Le projet de loi sur la simplification de la vie économique (SVE), examiné les 29 et 30 avril par les députés, comporte plusieurs mesures majeures qui pourraient profondément transformer les pratiques de la commande publique. Les débats ont porté sur des sujets aussi variés que la simplification administrative, les plateformes de publication comme PLACE, ou encore la prise en compte de critères locaux dans l’attribution des marchés. Voici les trois grandes évolutions à retenir.

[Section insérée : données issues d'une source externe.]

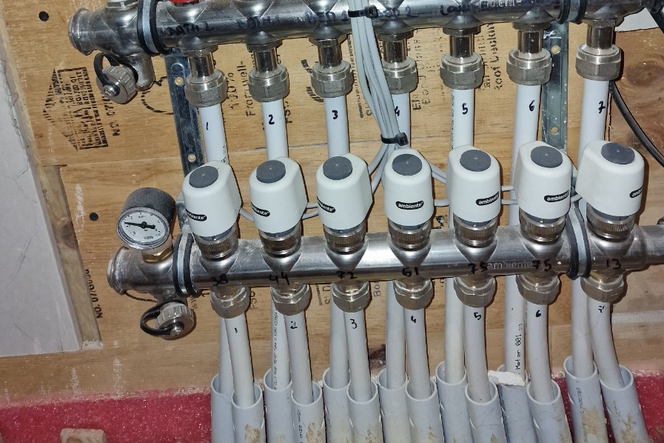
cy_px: 25
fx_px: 590
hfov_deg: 58.7
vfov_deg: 37.7
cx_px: 332
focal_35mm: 32
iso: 50
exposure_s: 1/50
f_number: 1.8
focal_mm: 6.4
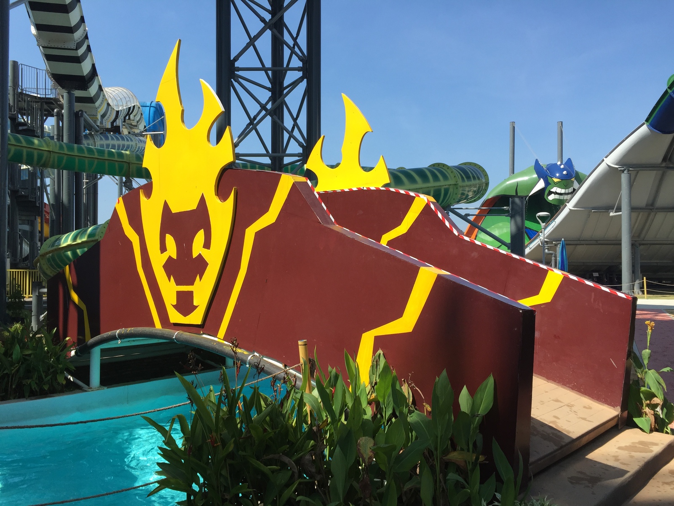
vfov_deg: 48.2
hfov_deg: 61.7
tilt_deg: +1.6
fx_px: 565
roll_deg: -0.9
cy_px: 253
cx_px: 337
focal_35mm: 29
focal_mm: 4.15
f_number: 2.2
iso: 32
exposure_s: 1/1199
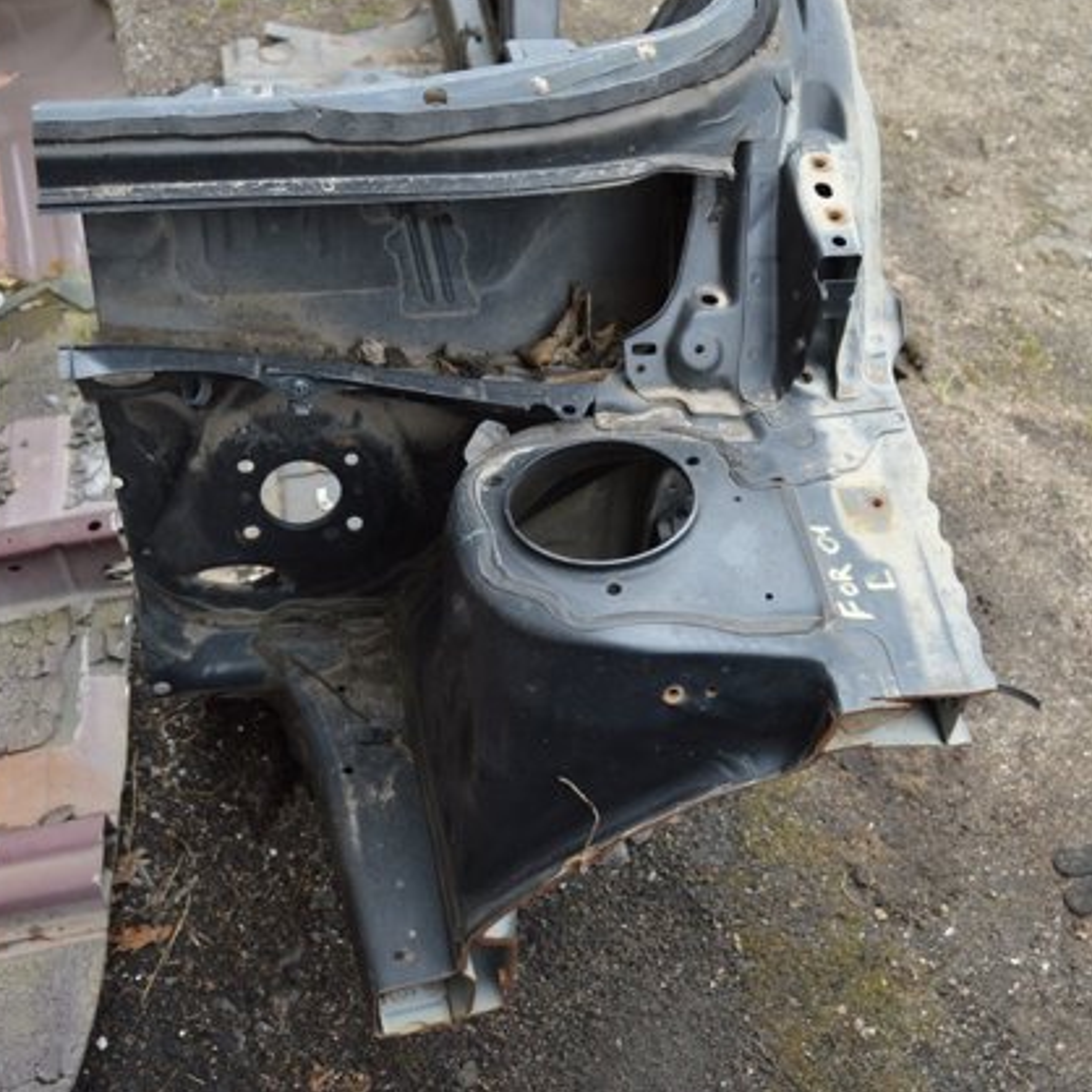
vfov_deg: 42.8
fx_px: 1392
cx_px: 509
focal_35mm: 39
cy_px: 542
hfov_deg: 42.8
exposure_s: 1/125
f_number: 5.6
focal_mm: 20
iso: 360
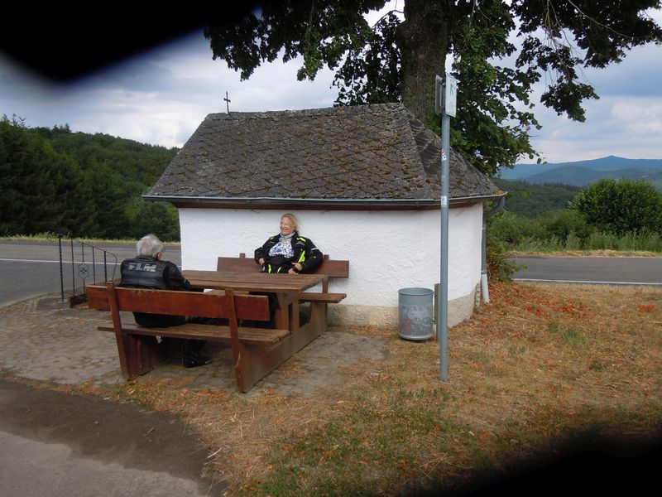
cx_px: 331
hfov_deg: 60.0
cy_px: 248
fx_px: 574
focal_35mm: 30
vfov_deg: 46.8
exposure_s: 1/640
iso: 100
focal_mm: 5.4
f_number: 3.5
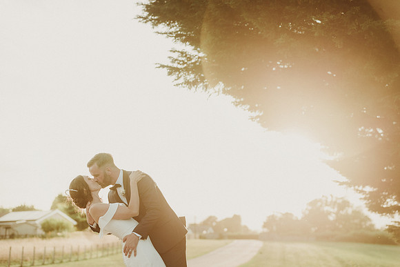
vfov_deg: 21.3
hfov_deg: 31.5
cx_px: 201
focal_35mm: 64
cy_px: 143
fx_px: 708
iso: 100
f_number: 2.2
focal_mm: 58
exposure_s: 1/320
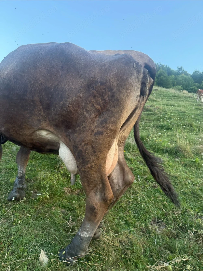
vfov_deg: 71.6
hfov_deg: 56.8
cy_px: 136
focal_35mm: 24
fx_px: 188
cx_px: 102
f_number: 1.78
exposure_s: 1/178
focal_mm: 6.76
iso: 160
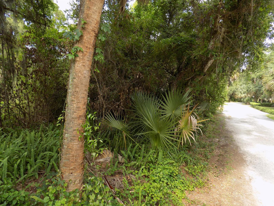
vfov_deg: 58.9
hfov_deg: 73.9
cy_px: 103
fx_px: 182
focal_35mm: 23
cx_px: 137
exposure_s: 1/125
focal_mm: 4
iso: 80
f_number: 3.1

Relever les seuils pour simplifier l’accès à la commande publique
L’Assemblée nationale a adopté plusieurs amendements visant à rehausser les seuils de dispense de procédure dans les marchés publics. Le seuil de dispense de publicité et de mise en concurrence serait ainsi uniformisé à 100 000 € HT pour tous les types de marchés (fournitures, services et travaux), dans une logique de simplification. Cette mesure s’inspire des dispositifs existants pour les marchés innovants ou les travaux, et vise explicitement à faciliter l’accès des TPE/PME, en réduisant les contraintes formelles qui freinent encore trop souvent leur participation.
La proposition prévoit aussi, à horizon 2026, de relever le seuil des marchés de travaux à 143 000 € HT, aligné sur celui des marchés formalisés européens pour les fournitures et services. D’autres cas spécifiques sont aussi intégrés, comme les achats de produits d’occasion ou issus du réemploi, qui bénéficieraient également d’un seuil relevé à 100 000 €. De même, le retour d’un dispositif simplifié via le seul numéro de Siret, inspiré du feu Marché Public Simplifié (MPS), permettrait aux entreprises candidates de répondre sans produire les justificatifs habituels — ceux-ci étant automatiquement récupérés via les outils numériques. Une mesure emblématique de la volonté affichée de réduire les barrières administratives.
La plateforme PLACE : recentrage autour de l’État
Parmi les sujets les plus sensibles figure l’utilisation de la plateforme PLACE, actuellement dédiée aux achats de l’État. Un amendement supprimé en séance visait initialement à imposer cette plateforme unique aux collectivités territoriales, suscitant de nombreuses oppositions. Les députés ont donc choisi de revenir sur cette obligation, la jugeant contre-productive pour l’économie locale et menaçant la diversité de l’écosystème des plateformes de dématérialisation, notamment la presse régionale.
Autre débat : la gestion même de PLACE. Un amendement adopté impose désormais que sa gestion soit assurée par une plateforme française ou européenne. Ce texte, porté par le RN, critique la désignation du groupe canadien CGI en 2024 pour l’exploitation de PLACE, y voyant une menace pour la souveraineté numérique. En réponse, le gouvernement a précisé que cinq prestataires se partagent la gestion de la plateforme, dont quatre sont français et le cinquième une filiale française de CGI. En l’état, PLACE reste réservée à l’État, aux hôpitaux, et aux organismes de sécurité sociale — les collectivités territoriales échappent donc pour l’instant à cette centralisation.
Variantes et préférence locale : de nouvelles marges de manœuvre
D’autres dispositions adoptées reflètent une volonté de donner davantage de liberté aux acheteurs publics. L’une d’elles prévoit que, sauf mention contraire, les variantes soient désormais autorisées par défaut dans les procédures formalisées. Cela inverse la logique actuelle et entend favoriser la créativité des entreprises dans leurs réponses.
Sur un plan plus politique, plusieurs amendements ont introduit des formes de préférence locale. Un premier texte, jugé conforme aux règles européennes, permettrait d’intégrer des critères d’ancrage territorial dans l’attribution : emploi local, service de proximité, réduction de l’empreinte carbone, etc. D’autres, plus controversés, visent à favoriser l’achat local dans les marchés non soumis à mise en concurrence. L’objectif assumé par certains députés est de permettre une préférence nationale ou locale de fait, en se situant dans un cadre où les obligations de concurrence sont moindres. Si ces dispositions venaient à être maintenues dans le texte final, elles pourraient être contestées devant le Conseil constitutionnel au regard des principes d’égalité de traitement et de transparence.